▸ Your objective: Write out the entries below from the line containing "Go LOUD 🇧🇷💪🏼" through the line containing "zurück zur Übersicht", including both of those lines, and leave out the pictures.

• • • • •

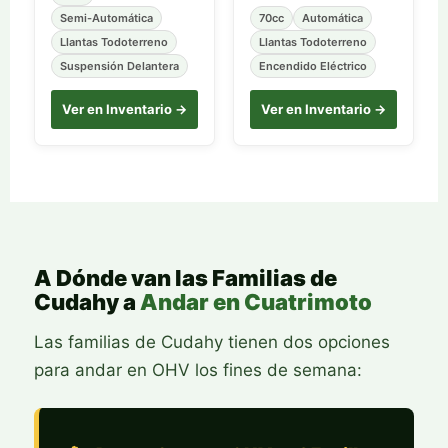
Semi-Automática
70cc
Automática
Llantas Todoterreno
Llantas Todoterreno
Suspensión Delantera
Encendido Eléctrico
Ver en Inventario →
Ver en Inventario →
A Dónde van las Familias de
Cudahy a
Andar en Cuatrimoto
Las familias de Cudahy tienen dos opciones
para andar en OHV los fines de semana:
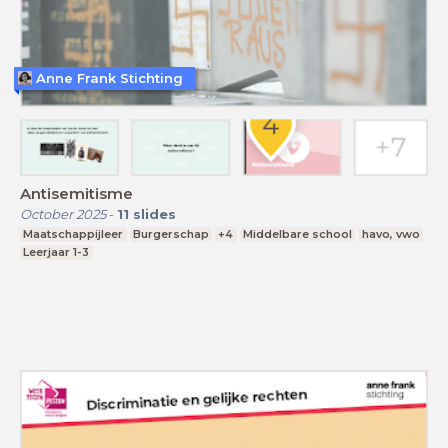
Anne Frank Stichting
Antisemitisme
October 2025
-
11
slides
Maatschappijleer
Burgerschap
+4
Middelbare school
havo, vwo
Leerjaar 1-3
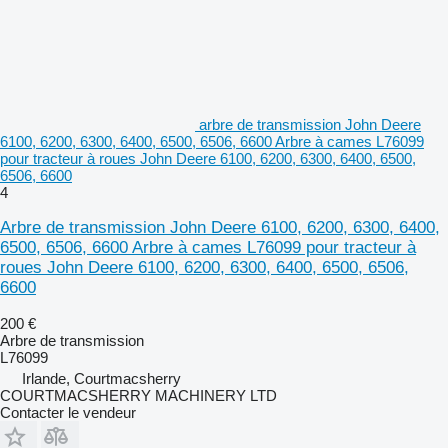
arbre de transmission John Deere
6100, 6200, 6300, 6400, 6500, 6506, 6600 Arbre à cames L76099
pour tracteur à roues John Deere 6100, 6200, 6300, 6400, 6500,
6506, 6600
4
Arbre de transmission John Deere 6100, 6200, 6300, 6400,
6500, 6506, 6600 Arbre à cames L76099 pour tracteur à
roues John Deere 6100, 6200, 6300, 6400, 6500, 6506,
6600
200 €
Arbre de transmission
L76099
Irlande, Courtmacsherry
COURTMACSHERRY MACHINERY LTD
Contacter le vendeur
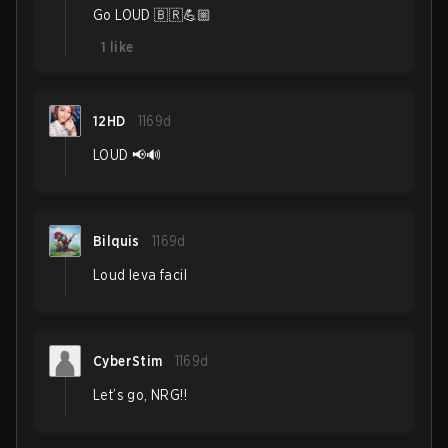
Go LOUD 🇧🇷💪🏼
1
like
12HD
1169d
LOUD 📢🔊
Bilquis
1169d
Loud leva facil
CyberStim
1169d
Let’s go, NRG!!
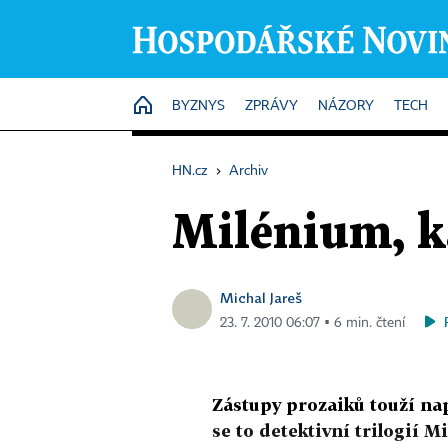
HOME
BYZNYS
ZPRÁVY
NÁZORY
TECH
HN.cz
›
Archiv
Milénium, k
Michal Jareš
23. 7. 2010 06:07 ▪ 6 min. čtení
Zástupy prozaiků touží nap
se to detektivní trilogií M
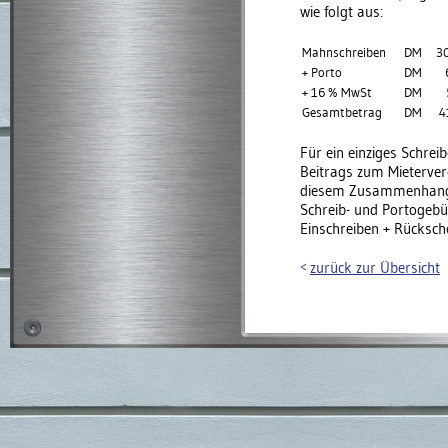
wie folgt aus:
Mahnschreiben
DM
3
+ Porto
DM
+ 16 % MwSt
DM
Gesamtbetrag
DM
4
Für ein einziges Schrei
Beitrags zum Mieterverei
diesem Zusammenhang 
Schreib- und Portogebü
Einschreiben + Rücksch
zurück zur Übersicht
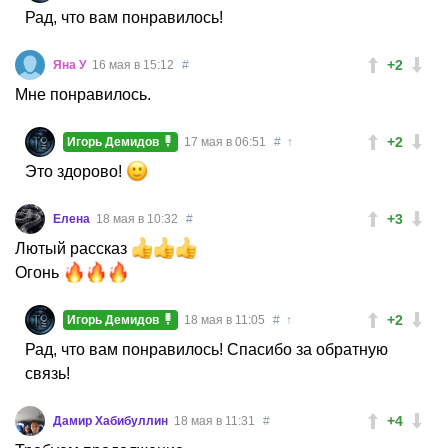
Рад, что вам понравилось!
+2
Яна У
16 мая в 15:12
#
Мне понравилось.
+2
Игорь Демидов
17 мая в 06:51
#
↑
Это здорово!
+3
Елена
18 мая в 10:32
#
Лютый рассказ
Огонь
+2
Игорь Демидов
18 мая в 11:05
#
↑
Рад, что вам понравилось! Спасибо за обратную
связь!
+4
Дамир Хабибуллин
18 мая в 11:31
#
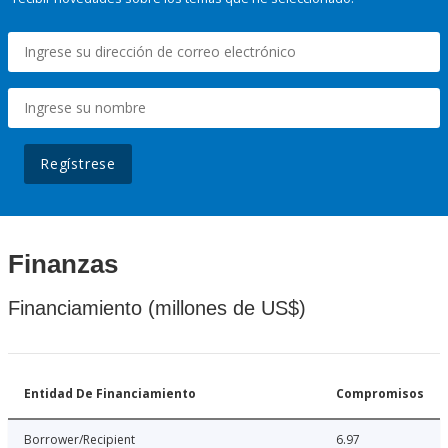
Regístrese
Finanzas
Financiamiento (millones de US$)
Entidad De Financiamiento
Compromisos
Borrower/Recipient
6.97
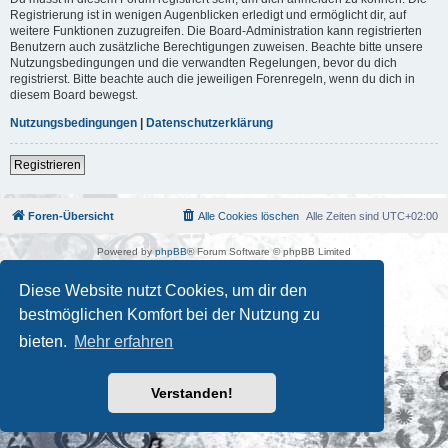
Registrierung ist in wenigen Augenblicken erledigt und ermöglicht dir, auf
weitere Funktionen zuzugreifen. Die Board-Administration kann registrierten
Benutzern auch zusätzliche Berechtigungen zuweisen. Beachte bitte unsere
Nutzungsbedingungen und die verwandten Regelungen, bevor du dich
registrierst. Bitte beachte auch die jeweiligen Forenregeln, wenn du dich in
diesem Board bewegst.
Nutzungsbedingungen
|
Datenschutzerklärung
Registrieren
Foren-Übersicht
Alle Cookies löschen
Alle Zeiten sind
UTC+02:00
Powered by
phpBB
® Forum Software © phpBB Limited
Deutsche Übersetzung durch
phpBB.de
Kulturkosmos Müritz e.V
|
Fusion Festival
|
Mastodon
|
Diese Website nutzt Cookies, um dir den
Datenschutz
|
Nutzungsbedingungen
bestmöglichen Komfort bei der Nutzung zu
bieten.
Mehr erfahren
Verstanden!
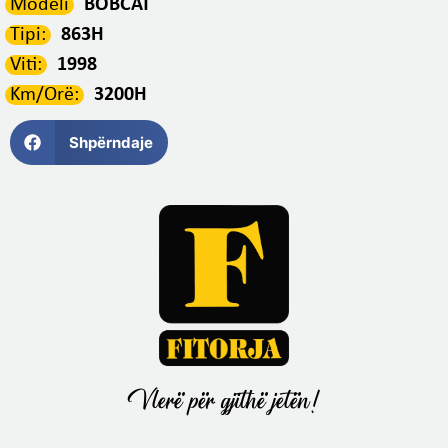
Modeli
BOBCAT
Tipi:
863H
Viti:
1998
Km/Orë:
3200H
Shpërndaje
Vlerë për gjithë jetën!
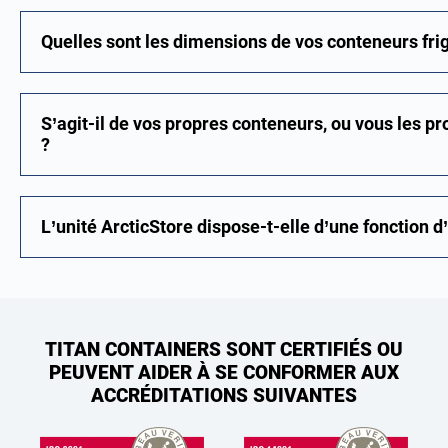
Quelles sont les dimensions de vos conteneurs frig
S’agit-il de vos propres conteneurs, ou vous les
?
L’unité ArcticStore dispose-t-elle d’une fonction
TITAN CONTAINERS SONT CERTIFIÉS OU
PEUVENT AIDER À SE CONFORMER AUX
ACCRÉDITATIONS SUIVANTES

• • • • •

▸ Result of this task:
Go LOUD 🇧🇷💪🏼
1
like
12HD
1169d
LOUD 📢🔊
Bilquis
1169d
Loud leva facil
CyberStim
1169d
Let’s go, NRG!!
HOME
BYZNYS
ZPRÁVY
NÁZORY
TECH
HN.cz
›
Archiv
Milénium, k
Michal Jareš
23. 7. 2010 06:07 ▪ 6 min. čtení
Zástupy prozaiků touží nap
se to detektivní trilogií M
wie folgt aus:
Mahnschreiben
DM
3
+ Porto
DM
+ 16 % MwSt
DM
Gesamtbetrag
DM
4
Für ein einziges Schrei
Beitrags zum Mieterverei
diesem Zusammenhang 
Schreib- und Portogebü
Einschreiben + Rücksch
zurück zur Übersicht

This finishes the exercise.